Sen. Edward M. Kennedy (D-Mass.) said in a statement, "Republicans are playing politics with the lives of hardworking people. . . . It's political blackmail to say the only way that minimum wage workers can get a raise is to give tax giveaways to the wealthiest Americans."

Frist used the term "death tax" for the estate levy in his statement, but made no direct mention of the minimum wage increase. This week, "the Senate will test whether or not there is enough support among its members to reform the unfair death tax," he said.

If the House sticks to its schedule, it will have worked 84 days this year when votes were scheduled, 26 fewer than the Congress that President Harry S. Truman labeled "do-nothing" during his come-from-behind 1948 campaign. Indeed, in 31 of the past 40 sessions of Congress, the House met more days before the July 4 break than the current House is scheduled to meet before the November election, Minority Whip Steny H. Hoyer (D-Md.) said.
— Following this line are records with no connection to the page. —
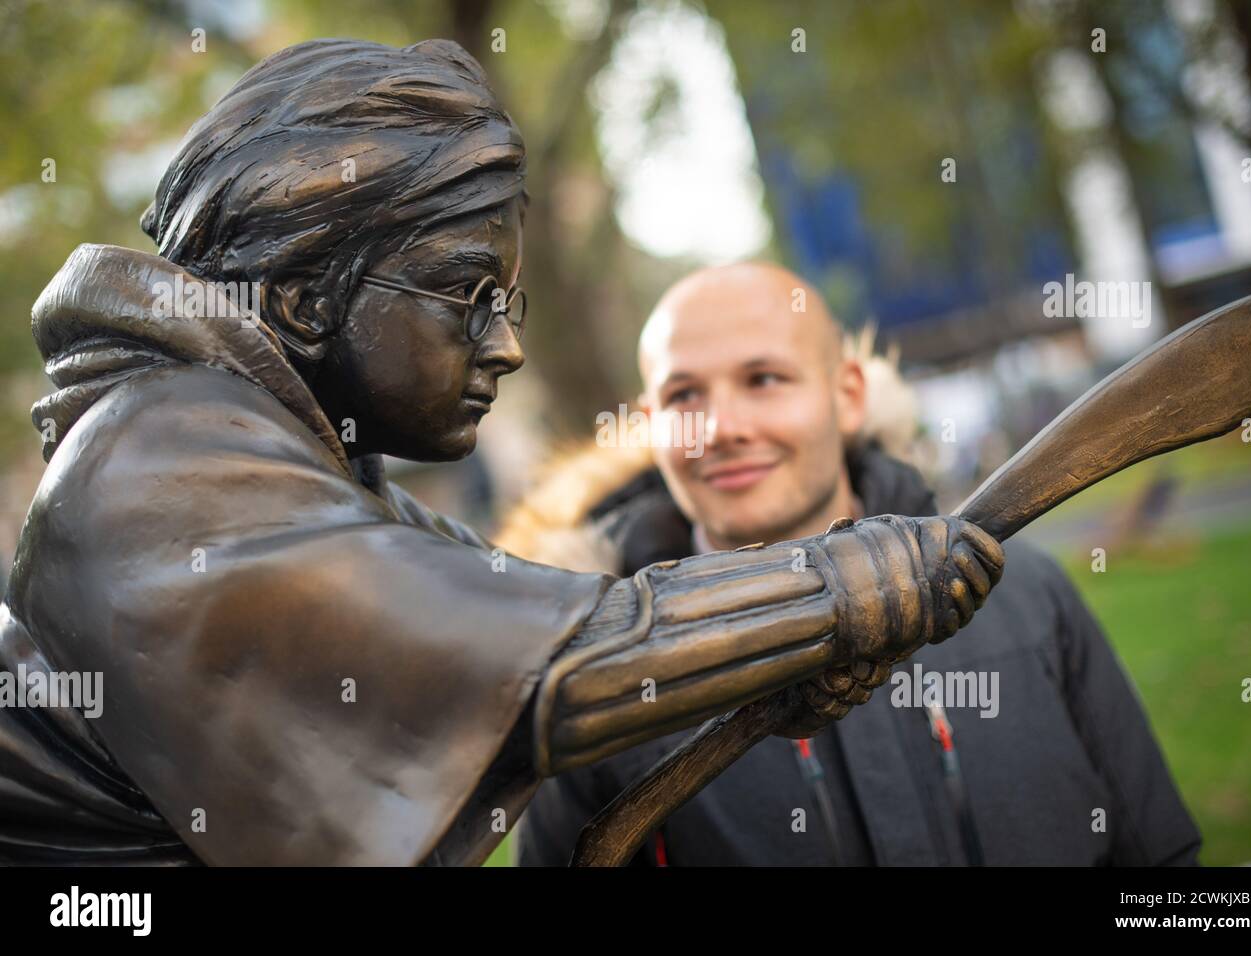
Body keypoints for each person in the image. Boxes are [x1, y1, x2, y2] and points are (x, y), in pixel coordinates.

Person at [0, 40, 1001, 866]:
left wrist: (771, 659)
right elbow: (551, 662)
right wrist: (841, 583)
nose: (506, 344)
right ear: (304, 300)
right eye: (465, 292)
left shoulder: (293, 466)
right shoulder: (152, 467)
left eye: (505, 302)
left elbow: (525, 612)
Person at [510, 262, 1202, 866]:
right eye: (683, 395)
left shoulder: (1030, 597)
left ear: (845, 395)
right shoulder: (600, 678)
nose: (720, 427)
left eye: (764, 378)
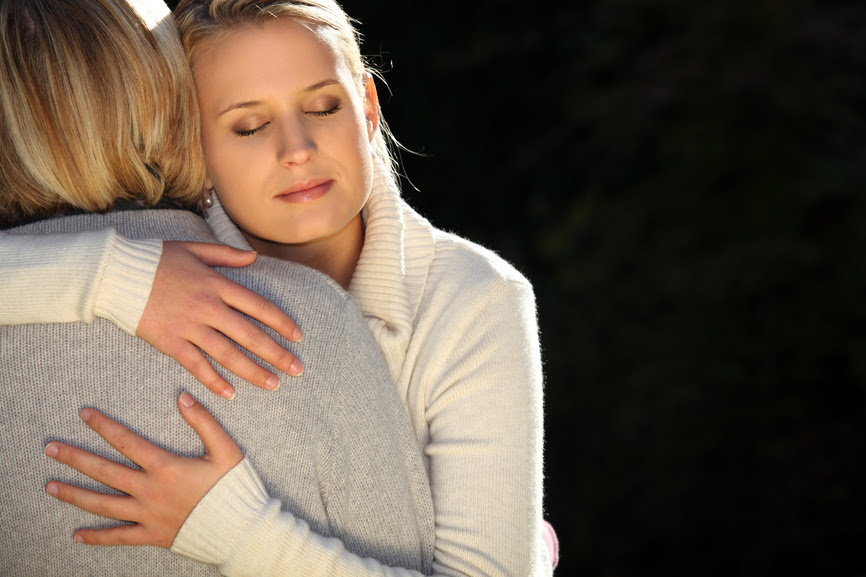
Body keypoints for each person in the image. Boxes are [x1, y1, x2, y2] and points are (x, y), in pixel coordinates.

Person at [0, 0, 553, 574]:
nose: (297, 149)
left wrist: (239, 534)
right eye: (250, 126)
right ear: (191, 141)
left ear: (367, 108)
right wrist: (115, 277)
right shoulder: (157, 253)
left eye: (323, 107)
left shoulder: (477, 299)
The year started with the guilty plea of former Republican lobbyist Jack Abramoff and vows from congressional leaders to rein in lobbyists' influence by spring. Two deadlines have passed, and House-Senate negotiators appear unable to complete a bill.

The House passed immigration legislation in December, promising to get a bill to Bush's desk that would seal the borders and crack down on undocumented workers. The Senate passed a much different bill this year, and formal negotiations between the two chambers have not begun. All legislation dies when this Congress adjourns.

An Arab-government-owned company's purchase of operations at six major U.S. ports produced a political firestorm in February, but promised port security bills have yet to reach the president. House and Senate negotiators did not even try to reconcile their differences on a budget blueprint governing spending levels and tax policy.

Nor, so far, has Congress taken up the Supreme Court's invitation to pass legislation creating military tribunals to try terrorism suspects, a step necessary to make such tribunals constitutional.

"The do-nothing Congress got that moniker not for the days it met but for the lack of work it did," Hoyer said. "If this Republican Congress addressed health-care issues, the minimum wage, lobbying reform and energy independence, and did it all in 10 days, the American people would say, 'That's great.' But they're not doing anything."